Ensuite, comme s’il prononçait un toast, il déclara à haute voix :
– Dans ma jeunesse, je n’étais pas un saint. Et voilà que j’ai retrouvé l’une des filles qui m’étaient chères à l’époque – Anna – avec qui nous nous étions séparés à l’époque parce que ma future épouse attendait justement d’accoucher.
À ce moment-là, Nastia pensa : «Il s’avère que Kostya est le neveu de Valery.

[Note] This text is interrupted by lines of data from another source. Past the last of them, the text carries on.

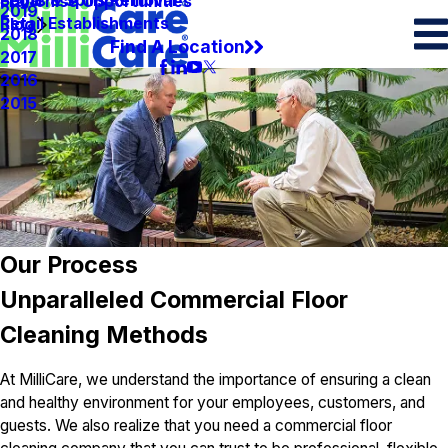
Spots & Spills Removal
Legal
Franchise Opportunities
2019
Retail Establishments
Blog
2018
Find A Location
2017
2016
2015
Our Process
Unparalleled Commercial Floor
Cleaning Methods
At MilliCare, we understand the importance of ensuring a clean
and healthy environment for your employees, customers, and
guests. We also realize that you need a commercial floor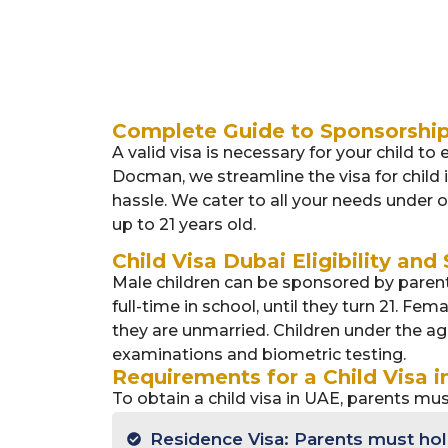
Complete Guide to Sponsorshi
A valid visa is necessary for your child to
Docman, we streamline the visa for child
hassle. We cater to all your needs under o
up to 21 years old.
Child Visa Dubai Eligibility and
Male children can be sponsored by parents 
full-time in school, until they turn 21. Fe
they are unmarried. Children under the a
examinations and biometric testing.
Requirements for a Child Visa i
To obtain a child visa in UAE, parents mus
Residence Visa: Parents must hold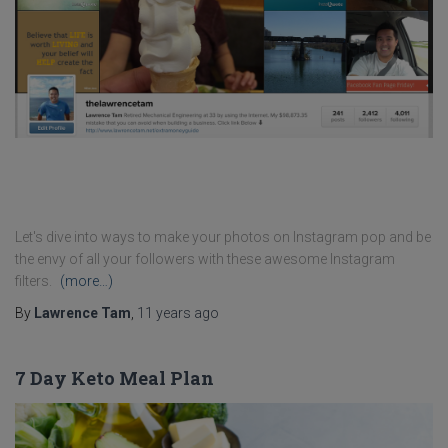
Let's dive into ways to make your photos on Instagram pop and be
the envy of all your followers with these awesome Instagram
filters.
(more…)
By
Lawrence Tam
,
11 years
ago
7 Day Keto Meal Plan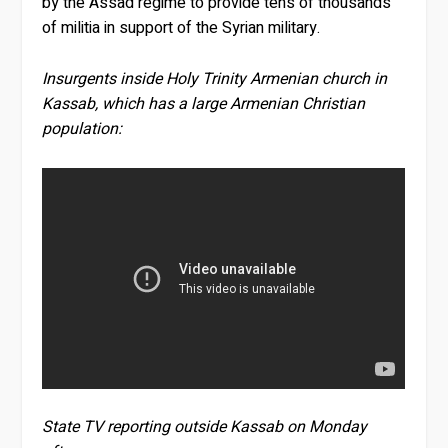
by the Assad regime to provide tens of thousands
of militia in support of the Syrian military.
Insurgents inside Holy Trinity Armenian church in
Kassab, which has a large Armenian Christian
population:
State TV reporting outside Kassab on Monday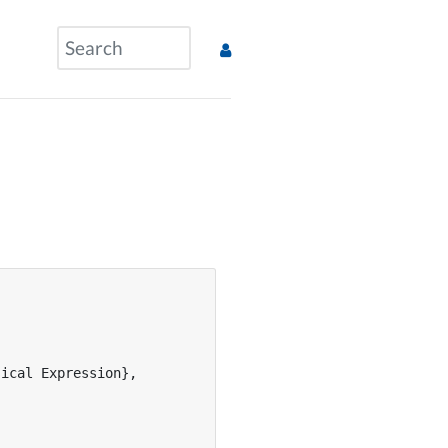
ical Expression},
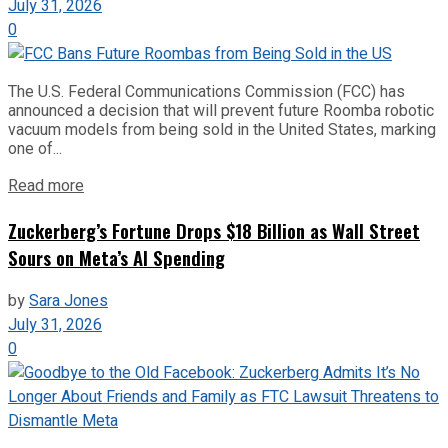
July 31, 2026
0
The U.S. Federal Communications Commission (FCC) has
announced a decision that will prevent future Roomba robotic
vacuum models from being sold in the United States, marking
one of...
Read more
Zuckerberg’s Fortune Drops $18 Billion as Wall Street
Sours on Meta’s AI Spending
by
Sara Jones
July 31, 2026
0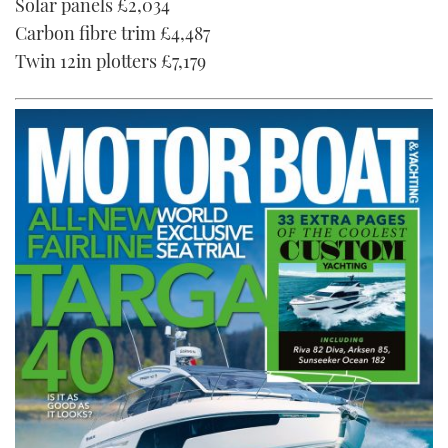
Solar panels £2,034
Carbon fibre trim £4,487
Twin 12in plotters £7,179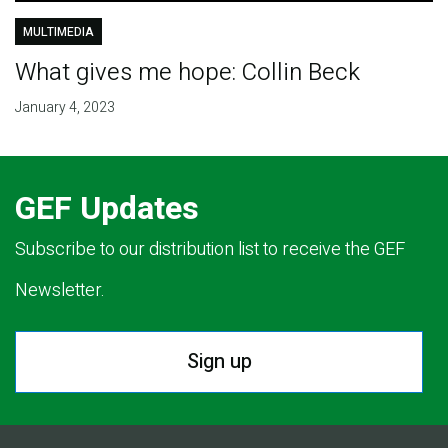
MULTIMEDIA
What gives me hope: Collin Beck
January 4, 2023
GEF Updates
Subscribe to our distribution list to receive the GEF
Newsletter.
Sign up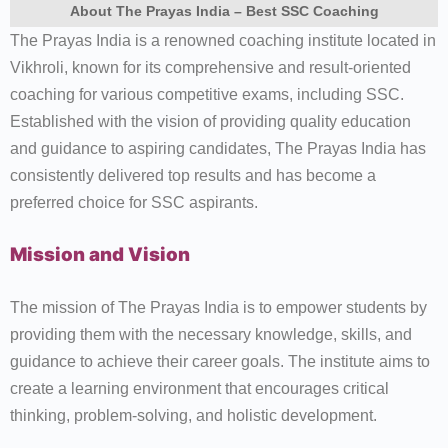
About The Prayas India – Best SSC Coaching
The Prayas India is a renowned coaching institute located in
Vikhroli, known for its comprehensive and result-oriented
coaching for various competitive exams, including SSC.
Established with the vision of providing quality education
and guidance to aspiring candidates, The Prayas India has
consistently delivered top results and has become a
preferred choice for SSC aspirants.
Mission and Vision
The mission of The Prayas India is to empower students by
providing them with the necessary knowledge, skills, and
guidance to achieve their career goals. The institute aims to
create a learning environment that encourages critical
thinking, problem-solving, and holistic development.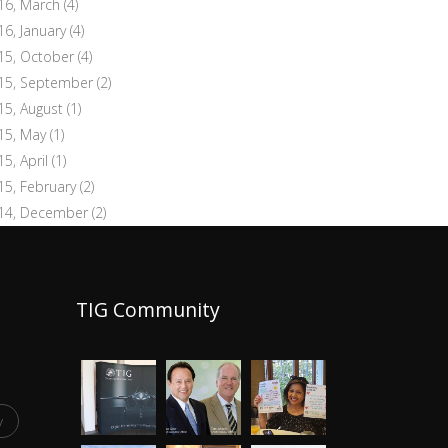
16, March
(4)
16, January
(4)
15, October
(4)
15, September
(2)
15, August
(1)
15, May
(1)
15, April
(1)
15, February
(2)
14, December
(2)
TIG Community
y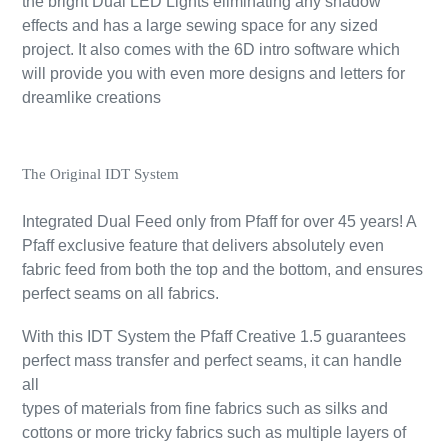
the bright Dual LED Lights eliminating any shadow
effects and has a large sewing space for any sized
project. It also comes with the 6D intro software which
will provide you with even more designs and letters for
dreamlike creations
The Original IDT System
Integrated Dual Feed only from Pfaff for over 45 years! A
Pfaff exclusive feature that delivers absolutely even
fabric feed from both the top and the bottom, and ensures
perfect seams on all fabrics.
With this IDT System the Pfaff Creative 1.5 guarantees
perfect mass transfer and perfect seams, it can handle
all
types of materials from fine fabrics such as silks and
cottons or more tricky fabrics such as multiple layers of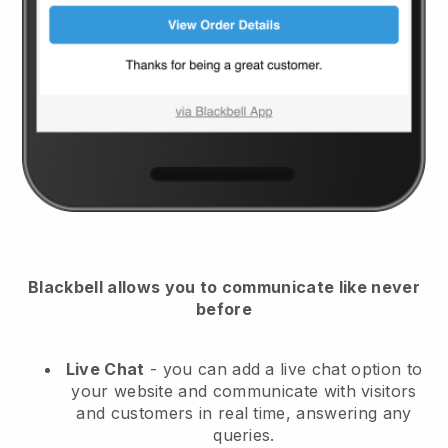
Blackbell
allows you to communicate like never
before
Live Chat
- you can add a live chat option to
your website and communicate with visitors
and customers in real time, answering any
queries.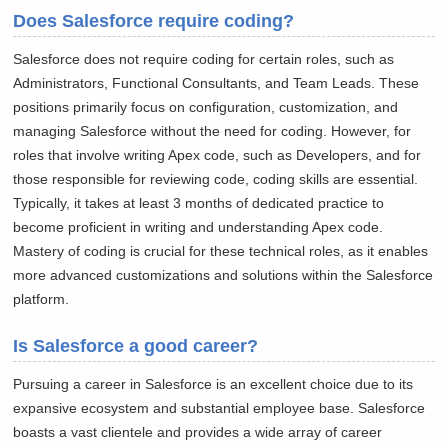
Does Salesforce require coding?
Salesforce does not require coding for certain roles, such as
Administrators, Functional Consultants, and Team Leads. These
positions primarily focus on configuration, customization, and
managing Salesforce without the need for coding. However, for
roles that involve writing Apex code, such as Developers, and for
those responsible for reviewing code, coding skills are essential.
Typically, it takes at least 3 months of dedicated practice to
become proficient in writing and understanding Apex code.
Mastery of coding is crucial for these technical roles, as it enables
more advanced customizations and solutions within the Salesforce
platform.
Is Salesforce a good career?
Pursuing a career in Salesforce is an excellent choice due to its
expansive ecosystem and substantial employee base. Salesforce
boasts a vast clientele and provides a wide array of career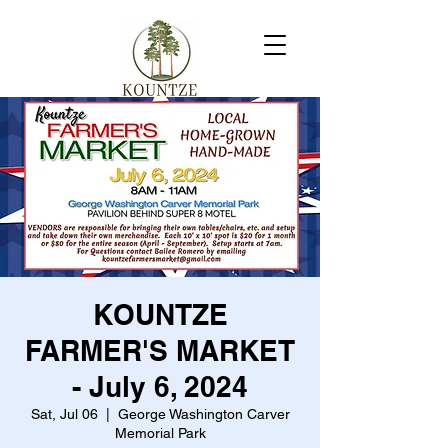
KOUNTZE
FARMER'S MARKET
- July 6, 2024
Sat, Jul 06
  |  
George Washington Carver
Memorial Park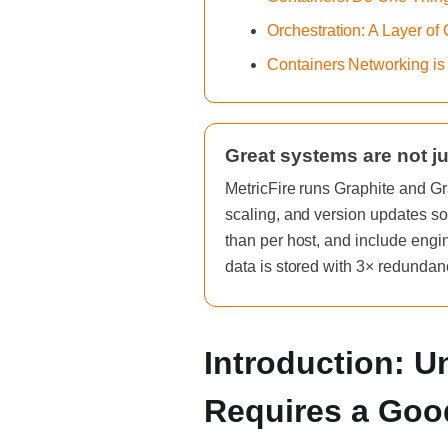
Orchestration: A Layer of
Containers Networking is
Great systems are not ju
MetricFire runs Graphite and Gr
scaling, and version updates so
than per host, and include engi
data is stored with 3× redundan
Introduction: 
Requires a Goo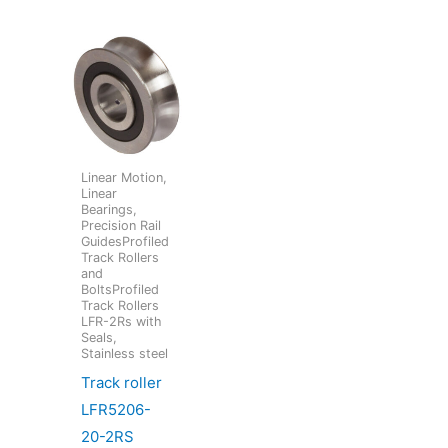
Linear Motion,
Linear
Bearings,
Precision Rail
GuidesProfiled
Track Rollers
and
BoltsProfiled
Track Rollers
LFR-2Rs with
Seals,
Stainless steel
Track roller
LFR5206-
20-2RS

Lui et Irina sont frère et sœur». Kostin, quant à lui, continua :
– Alors, mes chers, permettez-moi de me présenter : je suis le père de Valery, le beau-père de Nastia et le grand-père de leurs merveilleux enfants. Alors, que pensez-vous de ce tournant ?
Valery, soudain revenant à lui, posa une question :
– Mais pourquoi avez-vous soudain décidé de chercher votre ex, ma mère ?
– J’ai besoin de faire un testament pour ne blesser personne, – expliqua Kostin. – Anna est la seule de mes ex qui vit dans notre ville, et il était plus facile de la trouver. J’avais raison, et maintenant je ne priverai certainement aucun de mes proches.
Nastia tenait Vika sur ses genoux et ne pouvait se remettre des événements survenus.
– Eh bien… – Valery fut le premier à se reprendre. – J’ai encore besoin de digérer ça. Mais… euh… heureux de vous rencontrer. Bien que je ne promette pas de vous appeler papa.
– Je n’attends rien de toi, fils, – avoua Petr Alekseevich. – Je voulais juste trouver des proches pour ne pas rester seul à la fin de mon chemin.